Sur la Carte particulière des côtes de France (Baie d'Audierne), levée en 1818 par les Ingénieurs hydrographes de la Marine, ni le corps de garde de Poulhan en Plozévet; ni celui de la pointe du Souc'h en Plouhinec ne sont représentés (10). A la place de ce dernier, un sémaphore est mentionné.

Pilote français. Carte particulière des côtes de France (Baie d'Audierne). 1818. Source: gallica.bnf.fr

Sur la carte dite de l'Etat major (1820-1866), seul le corps de garde de la pointe du Souc'h est mentionné (11).

Carte de l'Etat major (1820-1866). Source: geoportail.gouv.fr

Le temps passe, les conflits s'apaisent, la nécessité de surveiller et de défendre la côte disparaît, les corps de garde et les batteries sont désarmés, désaffectés et tombent peu à peu dans l'oubli pour les cartographes. 
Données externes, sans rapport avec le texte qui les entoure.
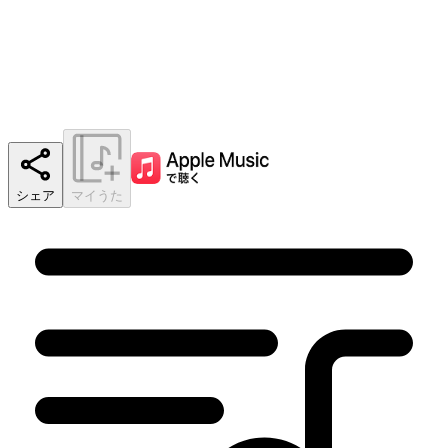
シェア
マイうた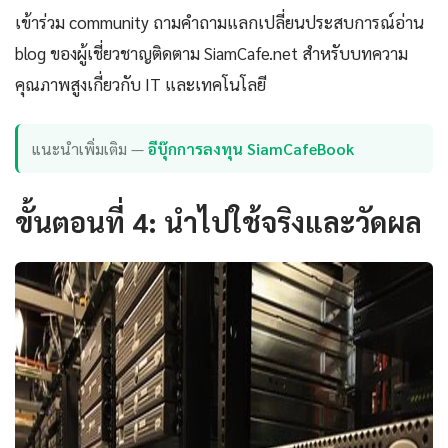
เข้าร่วม community ถามคำถามแลกเปลี่ยนประสบการณ์อ่าน
blog ของผู้เชี่ยวชาญติดตาม SiamCafe.net สำหรับบทความ
คุณภาพสูงเกี่ยวกับ IT และเทคโนโลยี
แนะนำเพิ่มเติม —
อีบุ๊กการลงทุน SiamCafeBook
ขั้นตอนที่ 4: นำไปใช้จริงและวัดผล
Les archives municipales de Plozévet nous apprennent que Charles Le Guellec,  qui fut maire de la commune de 1800 à 1821, avait également «été pendant cinq ans sergent de la compagnie des garde cod dans le temps du Roy. Et en outtre avoir été Capitaine de la compaignie des guett 28 ans» (12)

Cependant, on retrouve trace de la "batterie" de Poulhan sur le cadastre de 1828 de Plozévet (13).

Cadastre de Plozévet. Section E1 de Keringard. 1828. Extrait. Source: archives.finistere.fr

Cadastre de Plozévet. Section E1 de Keringard. 1828. Détail. Source: archives.finistere.fr

On voit, sur cet extrait du cadastre, que dans la parcelle 299, la "batterie" de Poulhan comporte deux constructions. La plus grande est certainement le corps de garde proprement dit, à usage de logement pour les garde-côtes, la plus petite pourrait être la poudrière. L'Etat des sections des propriétés bâties et non bâties indique que la parcelle 299 est "au Gouvernement" et qu'il s'agit d'un "corps de garde et fortifications"

Etat des sections des propriétés bâties et non bâties. Cadastre de Plozévet. 1828. Source: archives.finistere.fr

La "batterie" de Poulhan n'a plus d'utilité militaire et, avant 1860, le Département de la Guerre la remet au Domaine de l'Etat qui cherche à la vendre (14). Un échange de correspondances entre le receveur de l'Enregistrement et le maire de Plozévet nous fournit quelques précisions la concernant. Localement, elle est appelée "la batterie du Loch" et elle se compose de 3 parties:

- une maison principale qui a servi de logement (sous-entendu à la troupe), son toit en pierres est en mauvais état et laisse passer la pluie; elle est occupée par 2 veuves ayant respectivement 1 et 3 enfants.

- une autre, au nord, qui a dû être une poudrière, et qui n'a plus de porte;

- à l'ouest, contigüe à la maison principale, une guérite en ruine.

Le terrain autour sert à étaler et à brûler du goémon.

Pour les autorités militaires, la "batterie" de Poulhan est tellement tombée dans l'oubli que lorsqu'il est décidé de déclasser des batteries côtières, en 1889, celle-ci n'est même pas mentionnée entre celle de Cremenec'h en Plouhinec et celle de l'Île Tudy (15)!

Journal officiel de la République française. Lois et décrets. 30 mai 1889. Source: gallica.bnf.fr
En plus du dessin réalisé en 1744 par Dominique-Alexis du Breuil du Marchais, on connaît une image moderne où la "batterie" de Poulhan apparaît. Il s'agit d'une carte postale du début du 20° siècle. On y voit le corps de garde.

On ne sait pas précisément quand le corps de garde a été démoli. Aujourd'hui, on n'en trouve plus aucune trace.

La batterie de Poulhan se trouvait sur cette parcelle.